Mixed outlook for China's NEV export growth in 2025

The prospects for continued growth in China's new energy vehicle (NEV) exports in 2025 are mixed, with rising costs driven by geopolitical curbs likely to limit the adoption of Chinese vehicles in overseas markets.

China's total exports of NEVs — which include battery-electric, plug-in hybrid and fuel cell vehicles — increased to 1.284mn units in 2024, up by 6.7pc from a year earlier, according to data from Chinese car manufacturers' association CAAM. Several industry experts, including former Chinese commerce minister Wei Jianguo, predict China's NEV exports may rise by 10pc to around 1.4mn in 2025.

NEVs made by China have gained higher adoption in overseas markets in recent years, especially in southeast Asia, Europe and South America. Continued innovations and investment in some key technologies — such as batteries, autonomous driving and intelligent cockpits — have made Chinese NEVs more competitive in international markets.

China's largest NEV producer, BYD, has developed a so-called blade battery, with 180 Wh/kg of energy density. And the country's biggest power battery manufacturer, CATL, has developed its Qilin battery, which has 255 Wh/kg of energy density and can support a driving range of 1,000km.

The intelligence of China's NEVs is world leading. Chinese technology firm Huawei has developed an advanced driving system that includes high-precision maps, sensor fusion and high computing power, and has established partnerships with a number of domestic electric vehicle (EV) makers, such as Seres, Arcfox and Avatr.

The top five importers of Chinese NEVs in the first 11 months of 2024 were Belgium with 242,300 units, Brazil with 149,923, the UK with 112,011, Thailand with 105,900 and the Philippines with 105,700, according to data from Chinese passenger car association CPCA.

Challenges to growth

But China's NEV exports are under pressure from trade protectionist measures imposed by some western governments, including the EU's countervailing duties and the US and Canada's 100pc tariffs.

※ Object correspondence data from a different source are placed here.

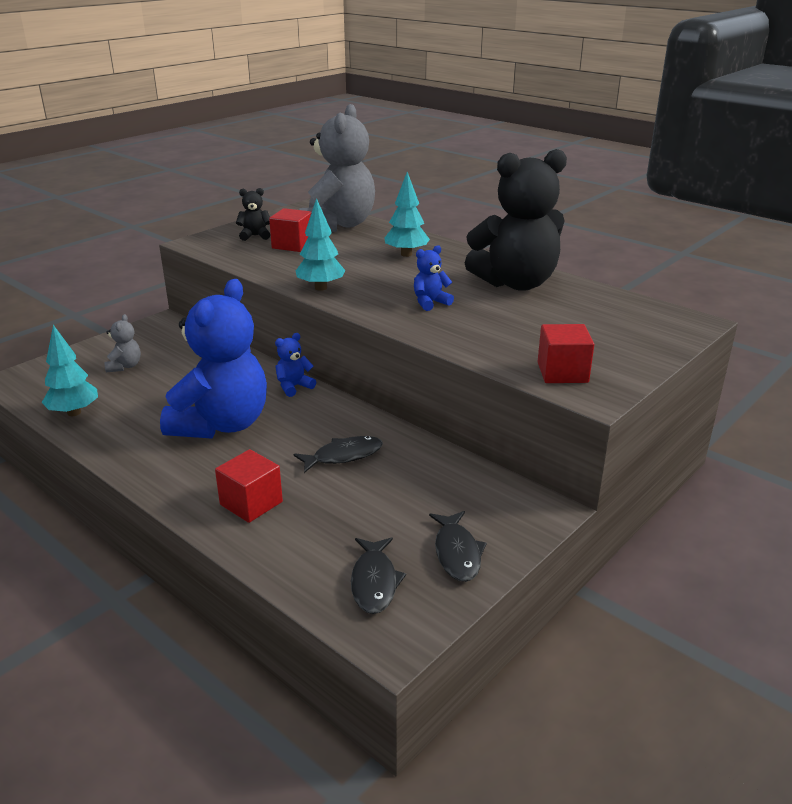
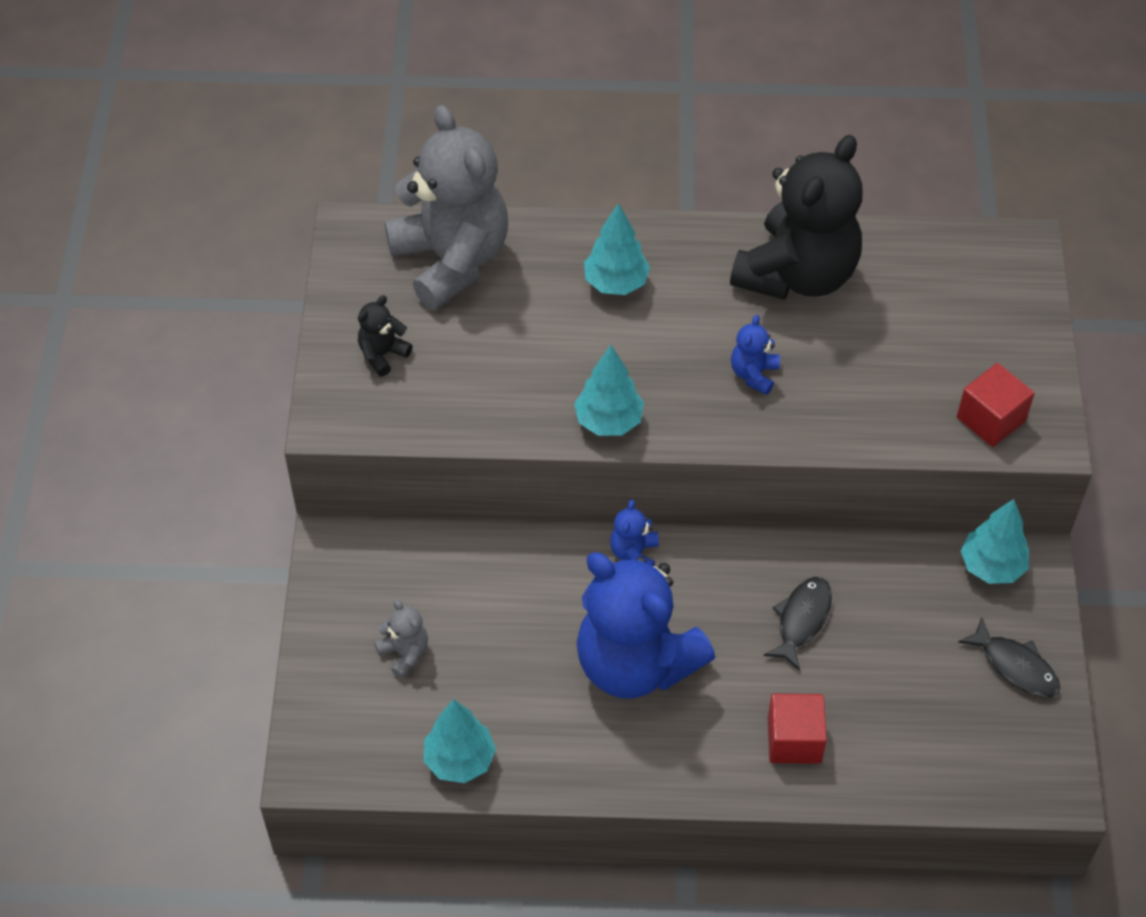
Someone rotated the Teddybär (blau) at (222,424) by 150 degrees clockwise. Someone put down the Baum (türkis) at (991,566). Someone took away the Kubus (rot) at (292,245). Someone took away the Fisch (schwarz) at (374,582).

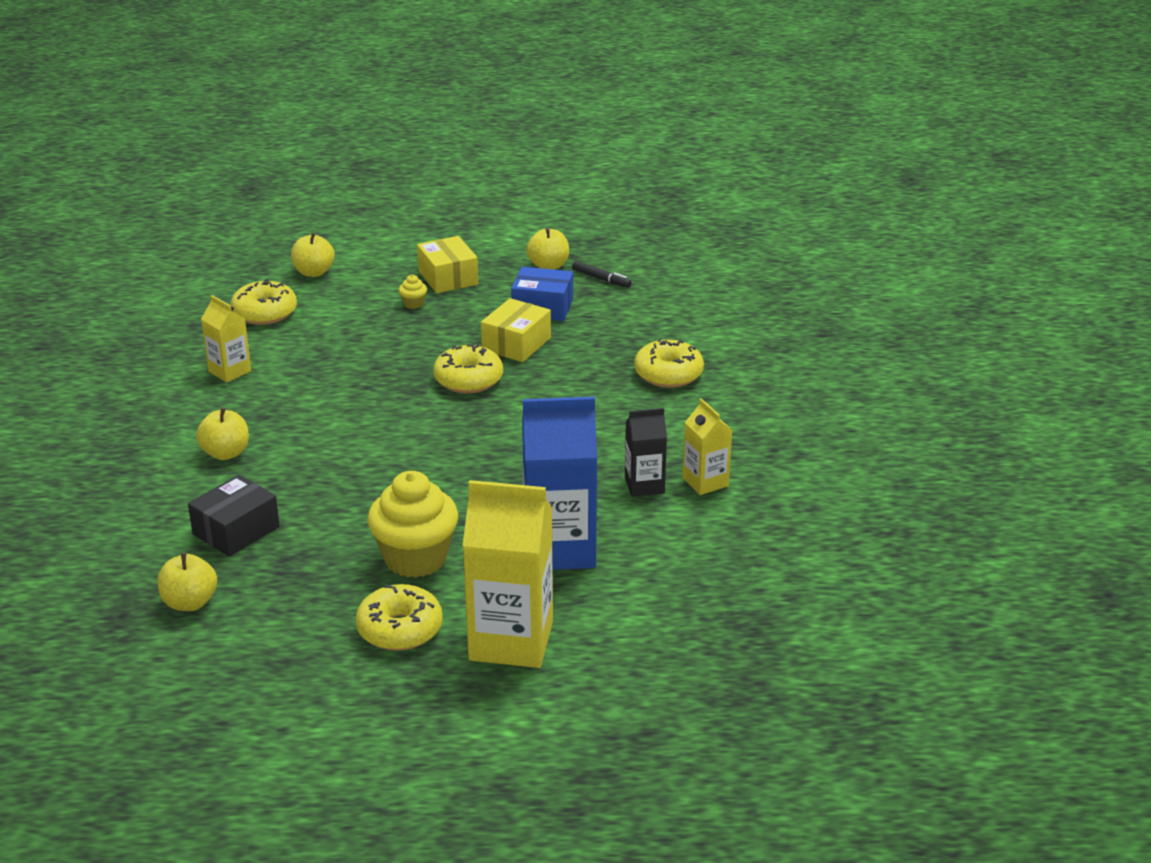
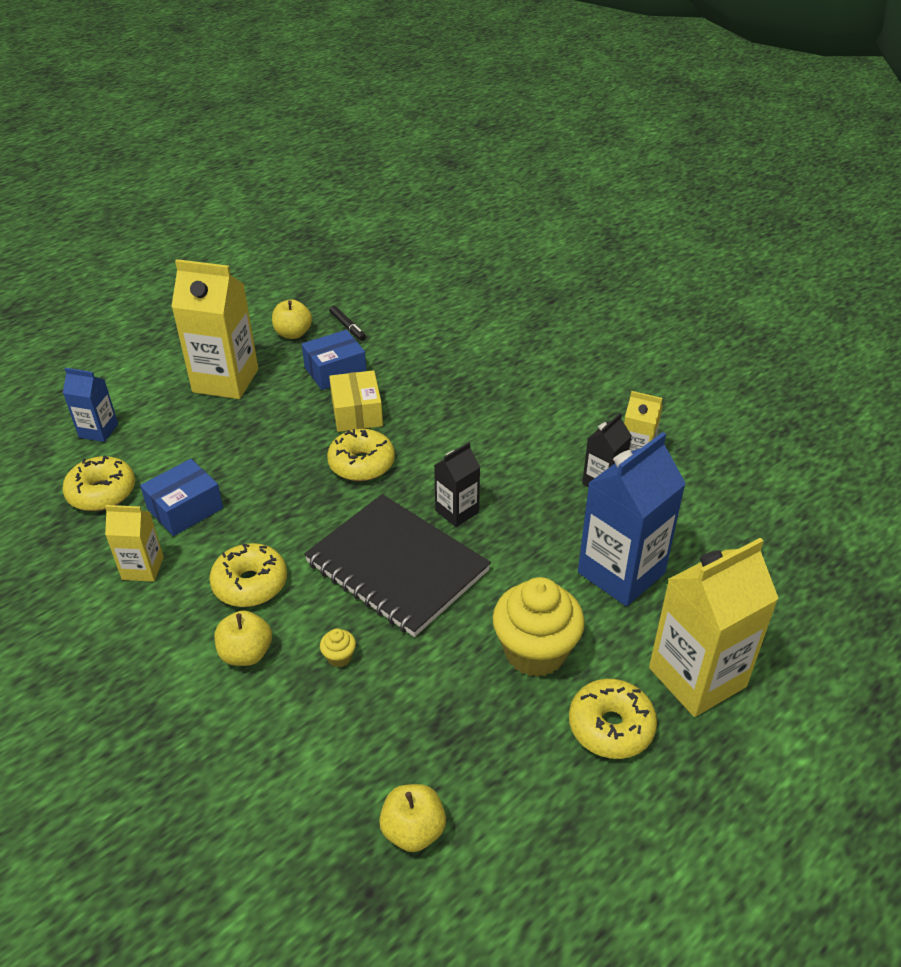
Someone swapped the Apfel (gelb) at (314,272) for the Getränkekarton (blau) at (98,431). Someone put down the Schachtel (blau) at (185,509). Someone swapped the Schachtel (gelb) at (448,278) for the Getränkekarton (gelb) at (225,381). Someone carried the Donut (gelb) from (668,374) to (250,584). Someone put down the Notizbuch (schwarz) at (397,567). Someone carried the Muffin (gelb) from (413,304) to (339,657). Someone rotated the Filzstift (schwarz) at (601,279) by 60 degrees clockwise. Someone put down the Getränkekarton (schwarz) at (457,511). Someone took away the Schachtel (schwarz) at (236,530).

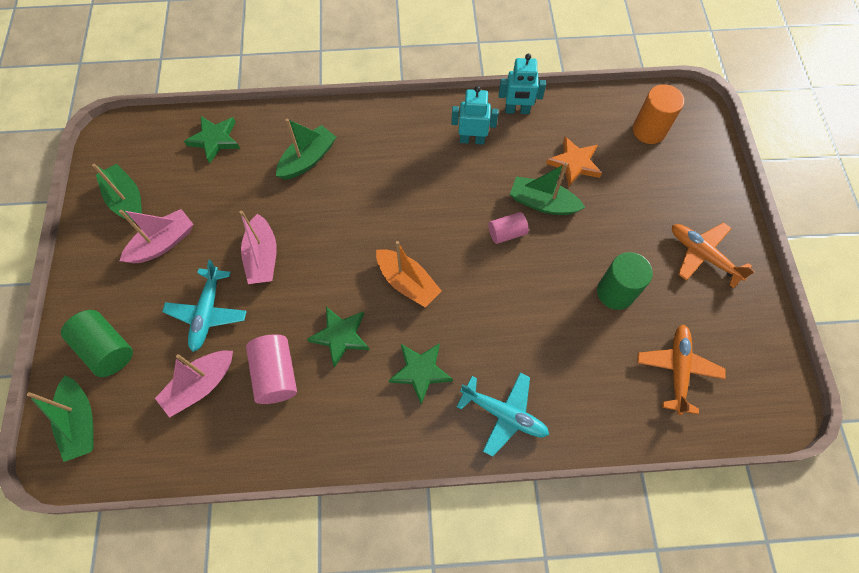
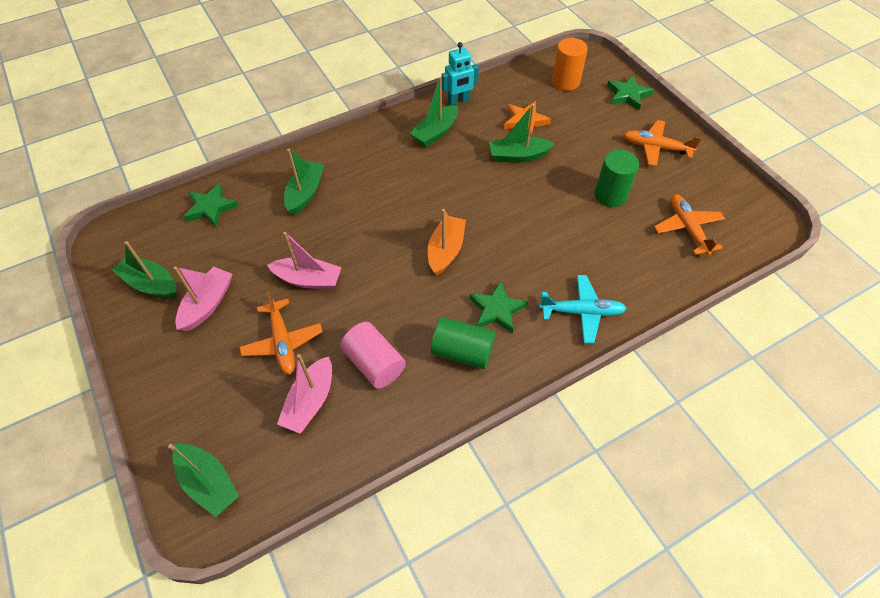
Someone repainted the Flugzeug (türkis) at (207,313), which became the Flugzeug (orange) at (283,342). Someone rotated the Boot (rosa) at (262,257) by 45 degrees counterclockwise. Someone swapped the Roboter (türkis) at (472,139) for the Boot (grün) at (435,132). Someone rotated the Boot (orange) at (407,282) by 90 degrees counterclockwise. Someone carried the Vollzylinder (grün) from (107,349) to (462,352). Someone carried the Stern (grün) from (340,336) to (628,95). Someone took away the Vollzylinder (rosa) at (507,233).

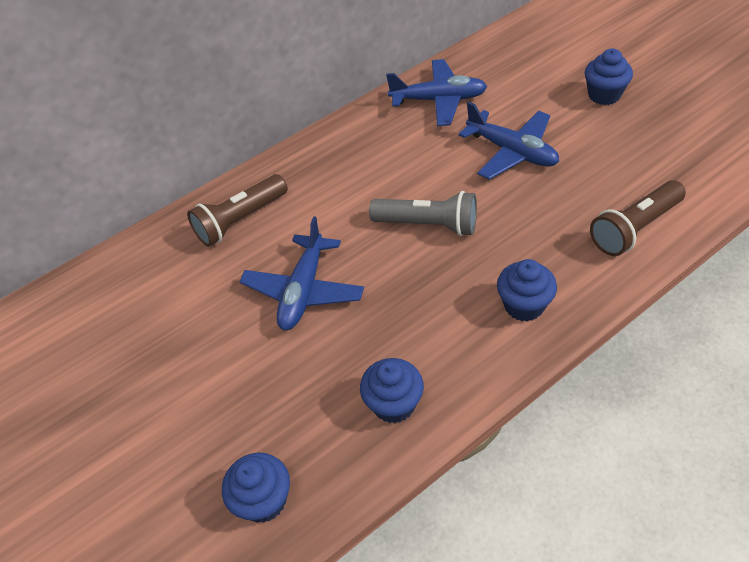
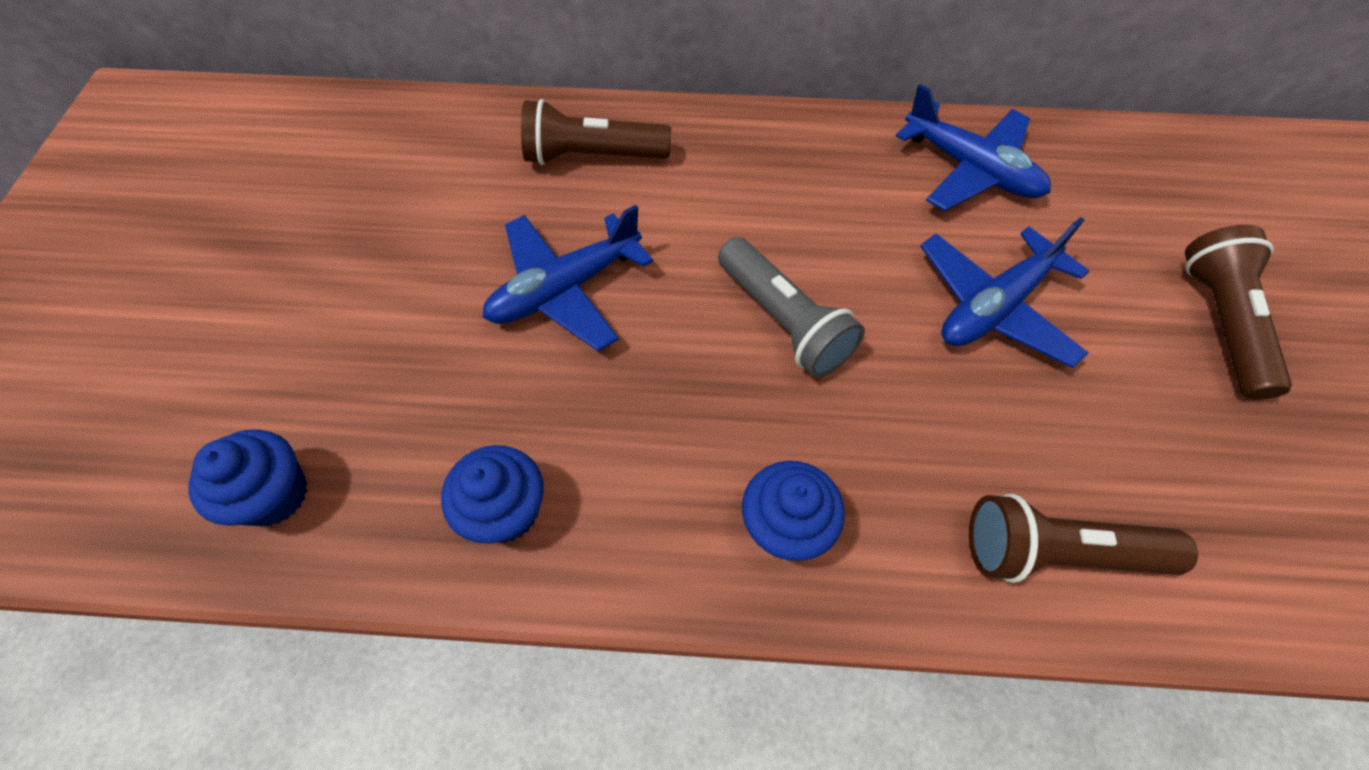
Someone rotated the Flugzeug (blau) at (512,152) by 60 degrees clockwise. Someone swapped the Muffin (blau) at (604,95) for the Taschenlampe (braun) at (1220,322).

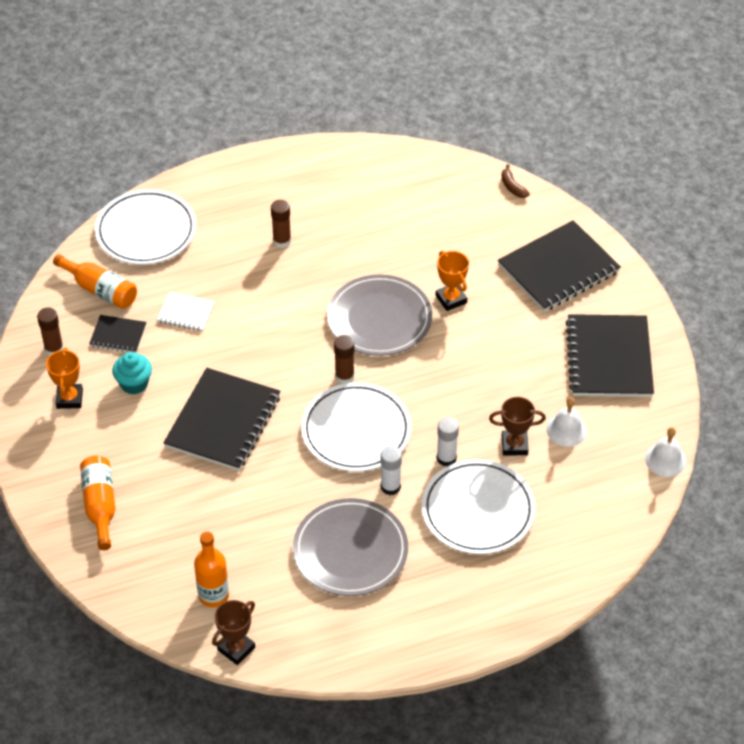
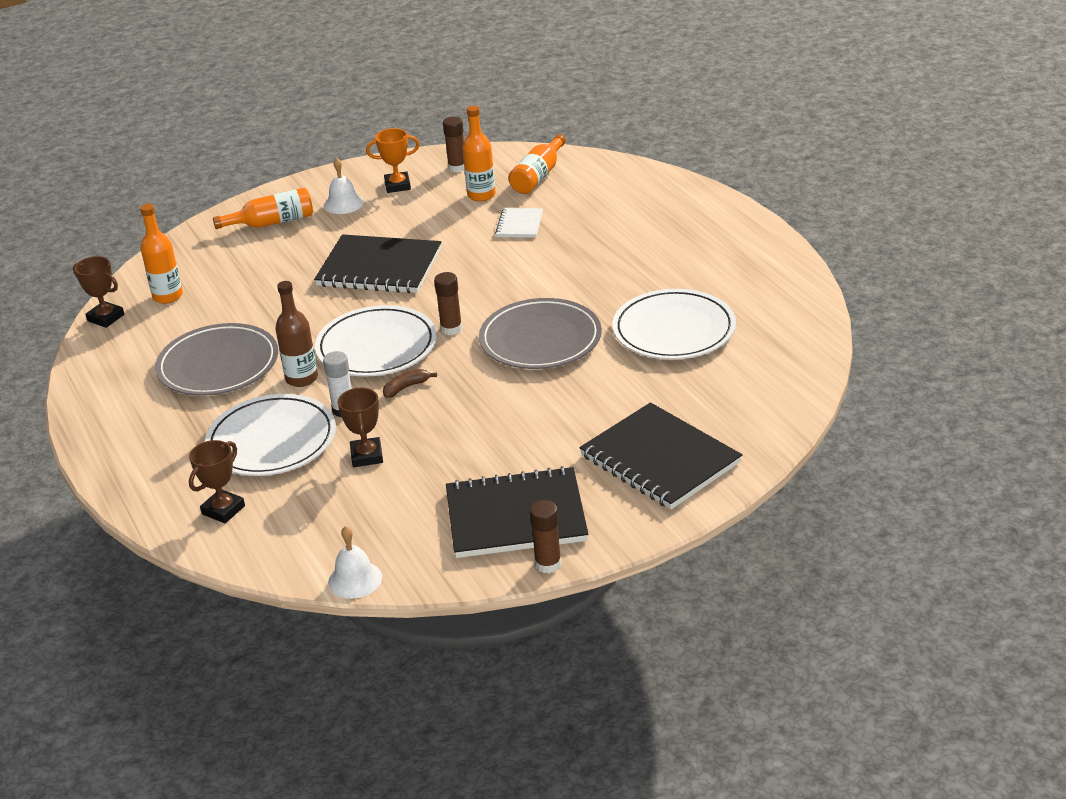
Someone put down the Pokal (braun) at (223,510). Someone swapped the Klebestift (weiß) at (390,487) for the Flasche (braun) at (302,378). Someone carried the Glocke (weiß) from (566,430) to (343,203). Someone carried the Banane (braun) from (512,187) to (406,387). Someone swapped the Notizbuch (schwarz) at (118,335) for the Flasche (orange) at (481,195). Someone carried the Klebestift (braun) from (282,241) to (548,564). Someone carried the Teller (weiß) from (146,231) to (674,330). Someone took away the Muffin (türkis) at (134,384). Someone took away the Pokal (orange) at (451,299).

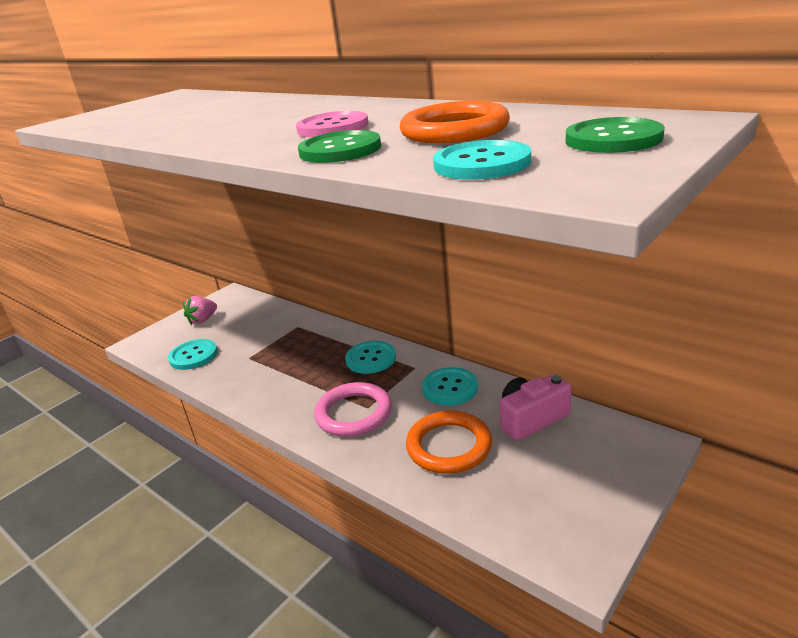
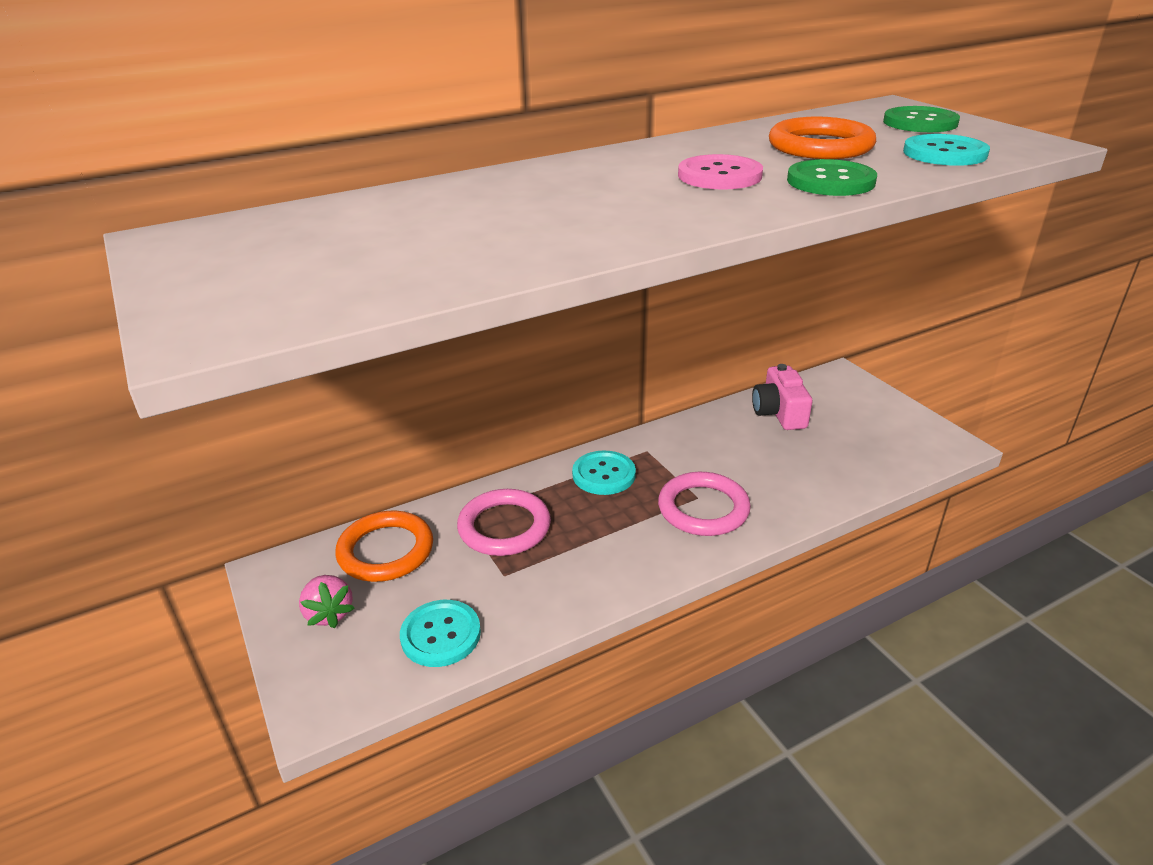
Someone carried the Ring (orange) from (449,446) to (386,551). Someone put down the Ring (rosa) at (504,527). Someone took away the Knopf (türkis) at (450,388).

There has been no further information since China's commerce ministry said in November that its negotiations on a price commitment mechanism for battery EVs (BEVs) between China and the EU "were making progress".

"EU member states are divided over their policies on Chinese EVs, so the negotiations may take a longer time," an industry analyst said. "It would also depend on how EU-US trade relations develop after [US president-elect] Donald Trump takes office."

With increasing pressure from EU duties, China's BEV exports are likely to remain stable this year compared with 2024, according to CPCA secretary-general Cui Dongshu. The EU accounted for around 28pc of China's NEV exports before it imposed countervailing duties in September, industry data show.

And Chinese EV producers are facing high manufacturing costs because they are obliged to invest heavily in technology innovations, given that the EV sector is an emerging market compared with conventional fuel vehicles. Keen competition, continuous price wars and a gradual easing of high central government subsidies are already squeezing producers' profit margins, and overseas tariffs are making the situations worse.

Chinese EV start-up Xiaomi launched its first EV model — the Xiaomi SU7 — in March and sold 130,000 vehicles in 2024. It has invested nearly 30bn yuan ($4bn) in research and development and made a loss of around Yn60,000 on each SU7 it sold in the second quarter.